One fact difficult to reconcile with the assumption that striatal EGFP–TH⁺ interneurons represent the same population of cells that were stained by TH immunocytochemistry in previous studies is the difference in neuron number. We found ∼2700 EGFP–TH⁺ neurons/striatal hemisphere, a figure approximately one order of magnitude greater than that of striatal TH⁺ neurons in normal rodents determined in most previous studies (Tashiro et al., 1989b; Mao et al., 2001; Busceti et al., 2008).

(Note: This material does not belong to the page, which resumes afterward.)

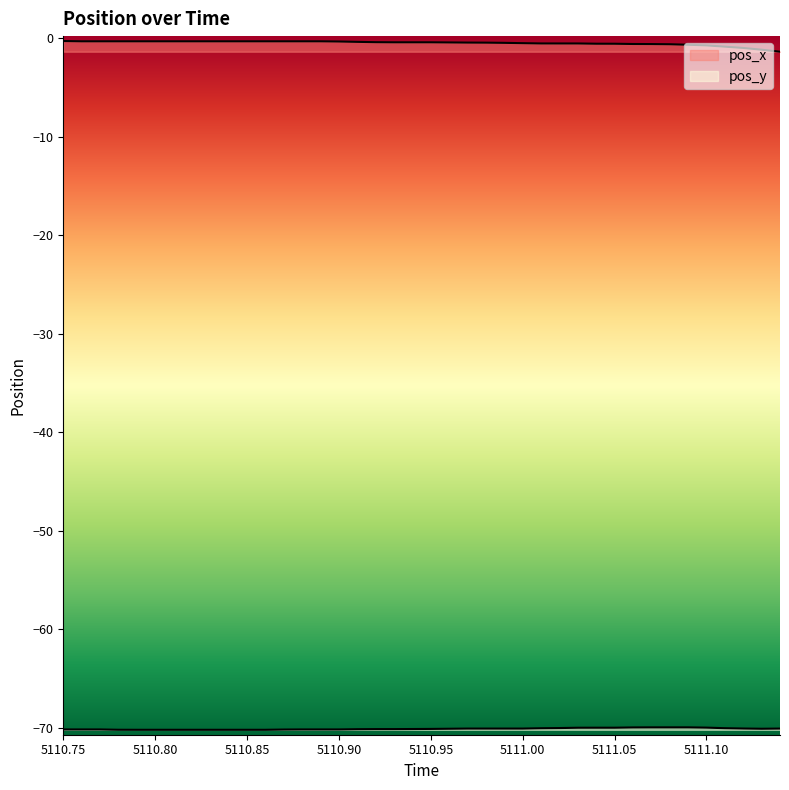

Is it true that pos_y equals -17.4 at 19?

False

Indeed, some investigators fail to find any TH⁺ neurons in control striatum of rat (Meredith et al., 1999; Lopez-Real et al., 2003; Darmopil et al., 2008) or primate (Mazloom and Smith, 2006), although such neurons were readily detected after dopamine denervation with 6-OHDA or MPTP.

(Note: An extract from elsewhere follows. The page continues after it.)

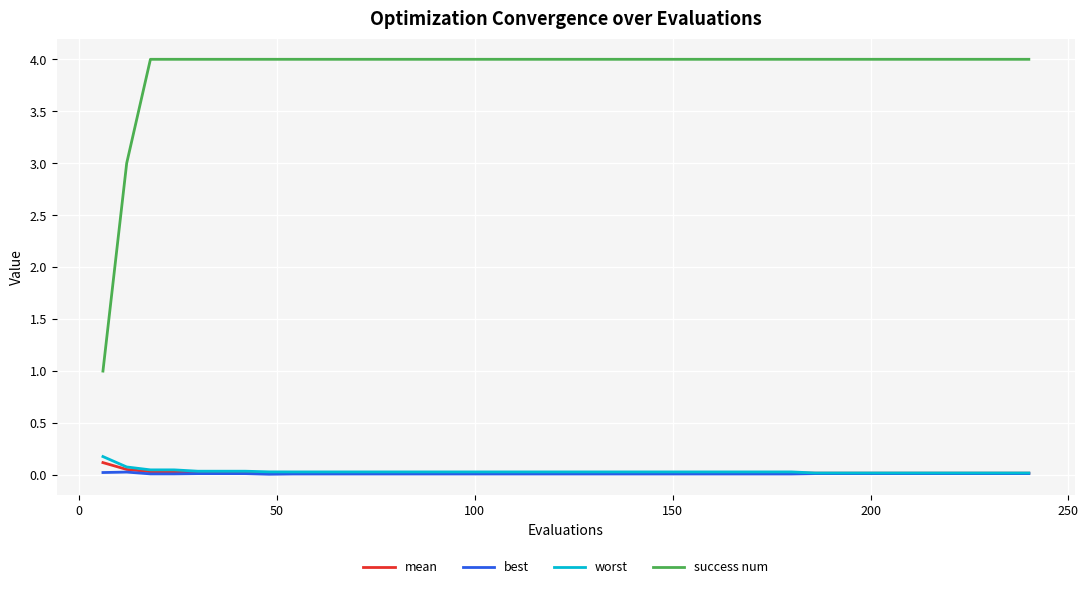

What is the maximum value shown in the chart?

4.0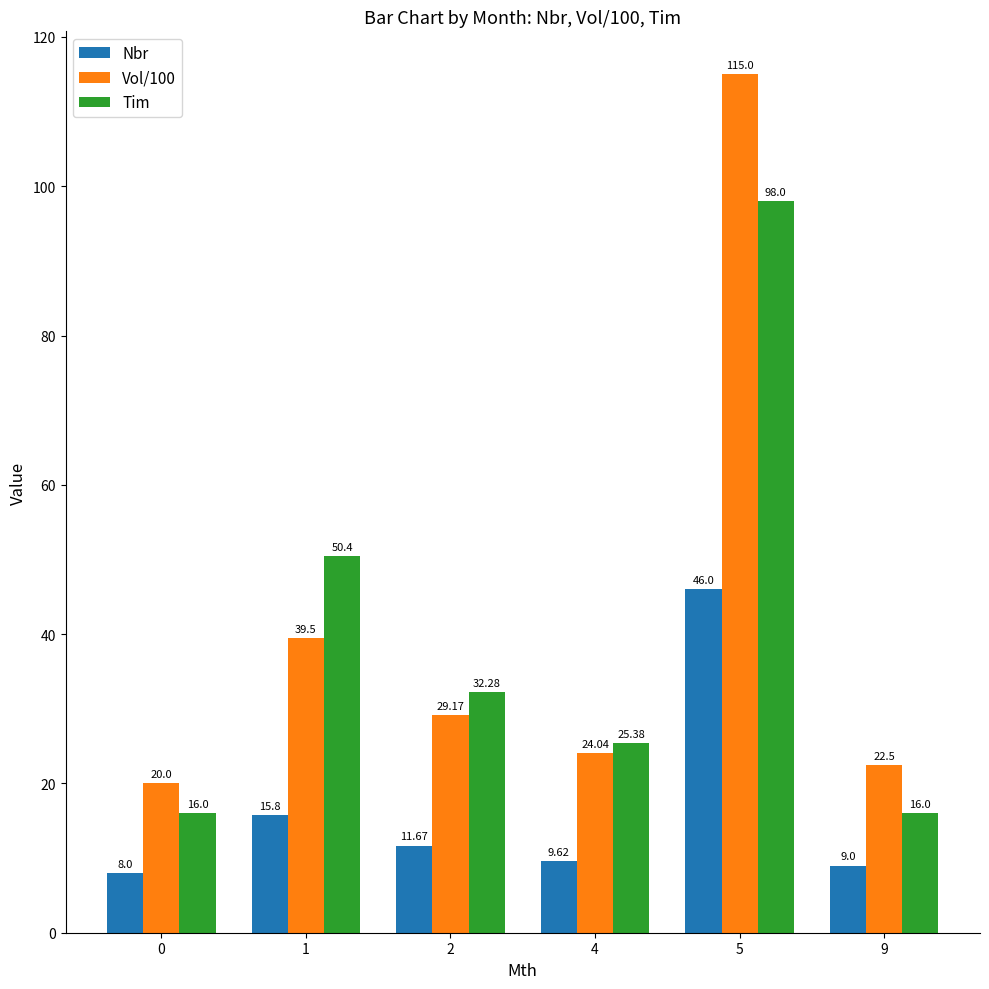

What is the sum of the Vol/100 values at 9 and 4?

46.5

Furthermore, although EGFP expression and TH immunofluorescence were colocalized in a large majority of pars compacta neurons in EGFP–TH⁺ mice, the vast majority of EGFP–TH⁺ neurons in striatum did not exhibit TH immunofluorescence in control animals. However, after intrastriatal colchicine treatment, the number of TH⁺ neurons immunolabeled in control mice was greatly increased, as was colocalization of EGFP and TH immunofluorescence in the transgenic animals.

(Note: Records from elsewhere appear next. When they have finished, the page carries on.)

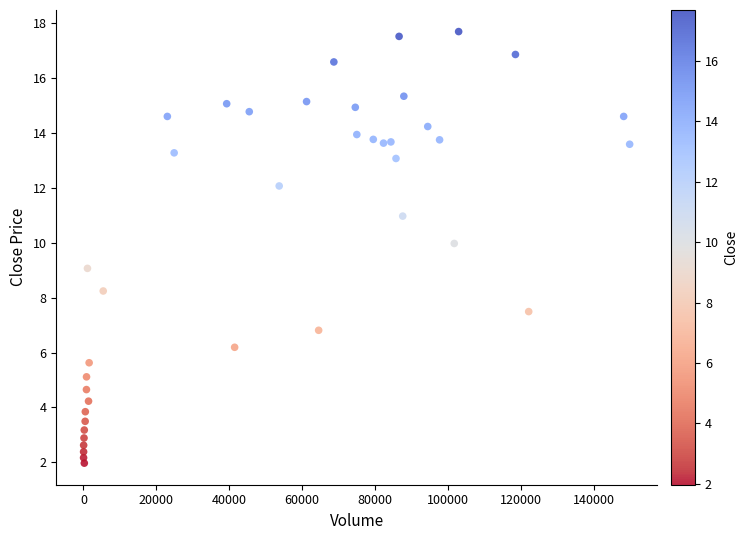

What is the range of X values (max minus min)?

149803.0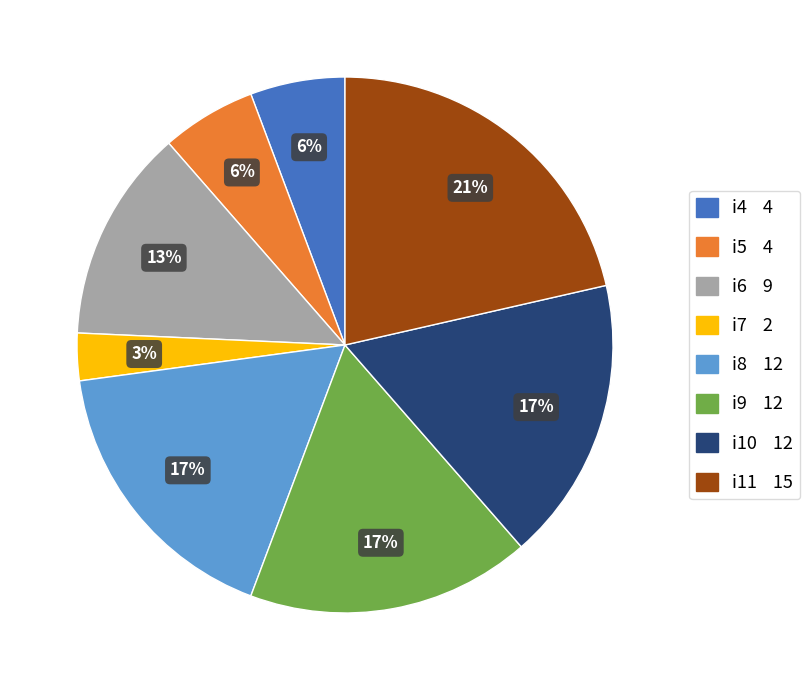

Do i8 and i11 together represent more than half of the pie?

No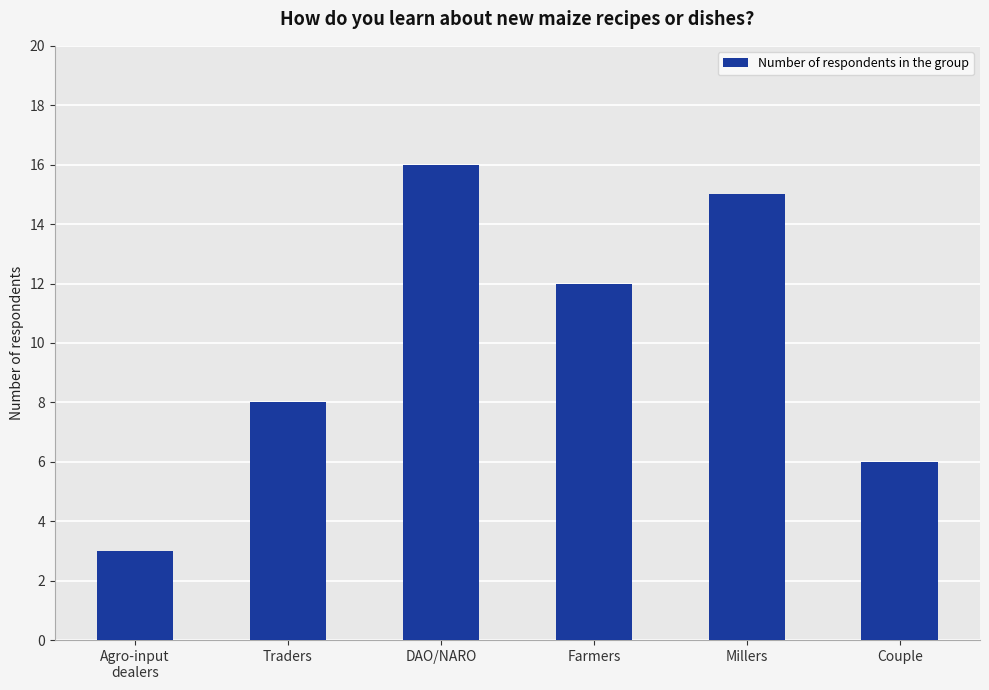

List the labels in order of value, largest first.

DAO/NARO, Millers, Farmers, Traders, Couple, Agro-input
dealers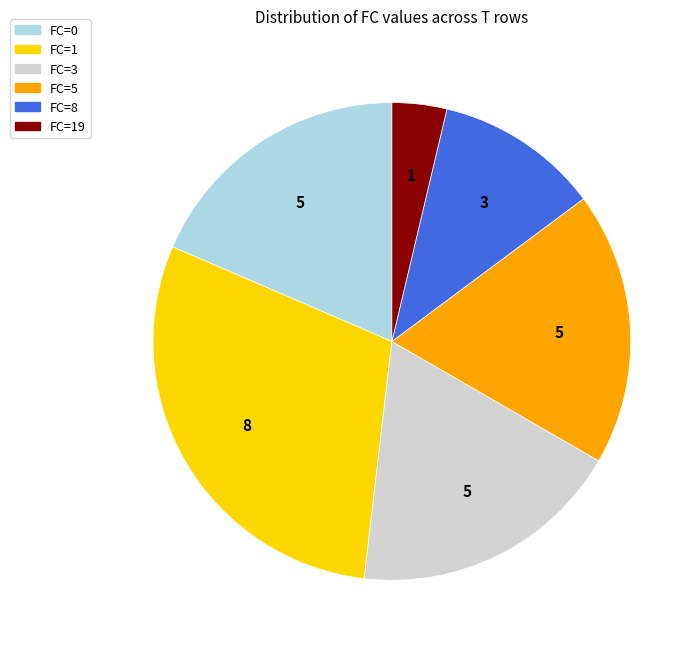

Is there any slice that represents more than half of the pie?

No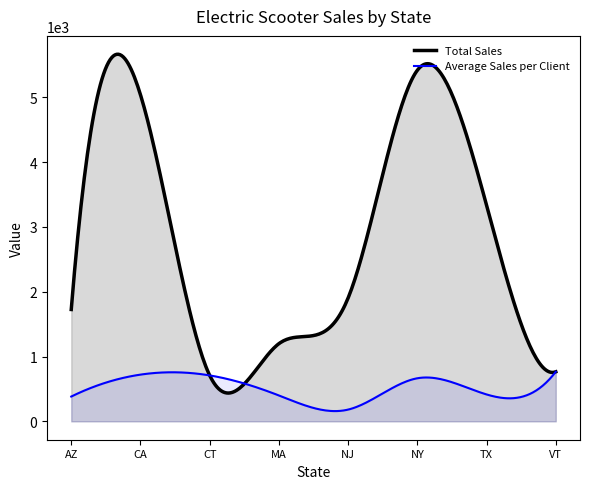

The Average Sales per Client series shows 302.1 at CA. True or false?

False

These findings are likely a result of the much greater sensitivity of the BAC EGFP labeling versus immunocytochemistry for identification of TH-expressing neurons. The EGFP–TH⁺ neurons contain multiple copies of the EGFP transgene, and the level of EGFP expression is related to the rate of TH transcription rather than to the level of TH itself (Gong et al., 2003). Thus, striatal EGFP–TH⁺ interneurons do express TH but at a significantly lower level than midbrain dopaminergic neurons. Furthermore, much of the TH that is synthesized in striatal neurons seems to be transported to the terminals, thus accounting for the effects of colchicine. Thus, it seems likely that the striatal TH⁺ neurons identified by immunocytochemistry in normal, unlesioned animals represent a small subset of striatal TH⁺ neurons that have the highest levels of TH expression, whereas the majority of the EGFP–TH⁺ neurons constitute cells with lower levels of TH expression that are usually below the threshold for detection by immunocytochemistry.

Summary and conclusions

In primates at least, several different laboratories have suggested that striatal TH⁺ neurons also express DAT (Betarbet et al., 1997; Palfi et al., 2002; Tandé et al., 2006; Huot and Parent, 2007) and suggested that they are, in fact, dopaminergic neurons. Our experiments revealed that striatal TH⁺ interneurons also express VMAT1, a finding consistent with this possibility. Other studies in rodents have shown that l-amino acid decarboxylase, the enzyme responsible for converting l-3,4-dihydroxyphenylalanine into dopamine, is present in a significant number of striatal TH⁺ neurons (Meredith et al., 1999; Lopez-Real et al., 2003), strengthening the intriguing possibility that striatal TH⁺ neurons may be capable of synthesizing and releasing dopamine. In the present study, we have shown that four electrophysiologically distinct types of striatal TH⁺ interneurons exist in significant numbers in the untreated mouse striatum and that these neurons make afferent and efferent GABAergic synaptic connections with SPNs. Whether these neurons can also release dopamine, and under what conditions, remain important questions for future experiments.